Stress Drop Variations in the Region of the 2014 MW8.1 Iquique
Earthquake, Northern Chile
Abstract
We compute stress drops from P and S phase spectra for 534 earthquakes
in the source region of the 2014 MW 8.1 Iquique megathrust earthquake in
the northern Chilean subduction zone. An empirical Green’s function
based method is applied to suitable event pairs selected by template
matching of eight years of continuous waveform data. We evaluate the
parameters involved in the stress drop estimation, consider the effect
of the local velocity structure and apply an empirical linear relation
between P and S phase related geometry factors (k values). Data
redundancy produced by multiple EGFs and the combination of P and S
phase spectra leads to a substantial reduction of uncertainty and robust
stress drop estimates. The resulting stress drop values show a
well-defined log-normal distribution with a median value of 4.36 MPa;
most values range between 0.1-100 MPa.
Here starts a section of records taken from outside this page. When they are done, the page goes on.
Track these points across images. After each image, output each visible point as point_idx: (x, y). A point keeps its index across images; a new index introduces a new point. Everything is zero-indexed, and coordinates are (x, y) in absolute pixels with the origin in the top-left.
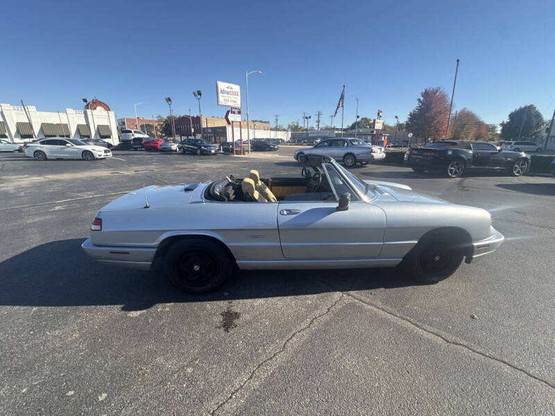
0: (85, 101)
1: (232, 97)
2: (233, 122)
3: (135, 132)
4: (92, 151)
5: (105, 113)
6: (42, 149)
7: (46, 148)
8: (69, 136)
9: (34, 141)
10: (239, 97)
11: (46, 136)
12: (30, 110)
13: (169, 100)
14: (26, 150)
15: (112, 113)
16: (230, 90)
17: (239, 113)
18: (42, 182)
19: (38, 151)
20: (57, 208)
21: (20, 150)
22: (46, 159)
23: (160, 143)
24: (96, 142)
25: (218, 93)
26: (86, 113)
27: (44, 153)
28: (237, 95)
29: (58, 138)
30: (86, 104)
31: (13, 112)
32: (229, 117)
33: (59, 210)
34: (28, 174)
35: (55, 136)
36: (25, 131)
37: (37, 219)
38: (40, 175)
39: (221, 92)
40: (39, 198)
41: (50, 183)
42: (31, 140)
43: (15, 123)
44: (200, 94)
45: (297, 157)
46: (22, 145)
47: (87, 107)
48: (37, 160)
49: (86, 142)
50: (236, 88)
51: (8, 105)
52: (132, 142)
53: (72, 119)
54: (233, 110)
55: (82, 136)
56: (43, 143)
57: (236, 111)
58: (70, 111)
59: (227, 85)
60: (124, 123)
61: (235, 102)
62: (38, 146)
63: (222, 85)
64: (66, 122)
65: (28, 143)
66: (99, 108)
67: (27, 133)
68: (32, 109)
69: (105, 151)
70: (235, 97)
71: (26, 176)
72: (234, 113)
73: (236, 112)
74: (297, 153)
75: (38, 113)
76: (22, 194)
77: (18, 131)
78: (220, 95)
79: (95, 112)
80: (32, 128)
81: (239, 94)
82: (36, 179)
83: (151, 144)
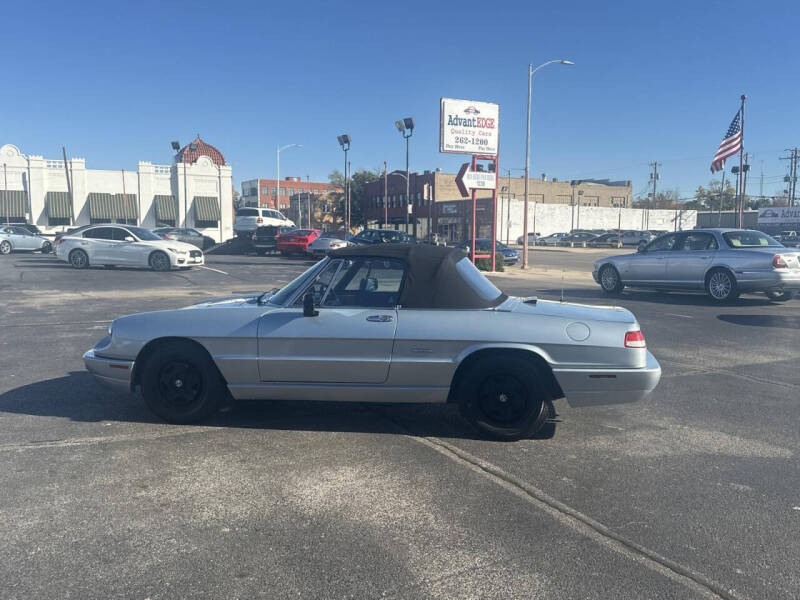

There is no evidence for
systematic large scale lateral variations of stress drop. A detailed
analysis reveals several regions of increased median stress drop, an
increase with distance to the interface, but no consistent increase with
depth. This suggests that fault regime and fault strength have a
stronger impact on the stress drop behavior than absolute stresses.
Interestingly, we find a weak time-dependence of the median stress drop,
with an increase immediately before the April 1, 2014 MW 8.1 Iquique
mainshock, a continuous reduction thereafter and a subsequent recovery
to average values. Additionally, the data set indicates a relatively
strong dependence of stress drop on magnitude which extends over the
entire analyzed magnitude range.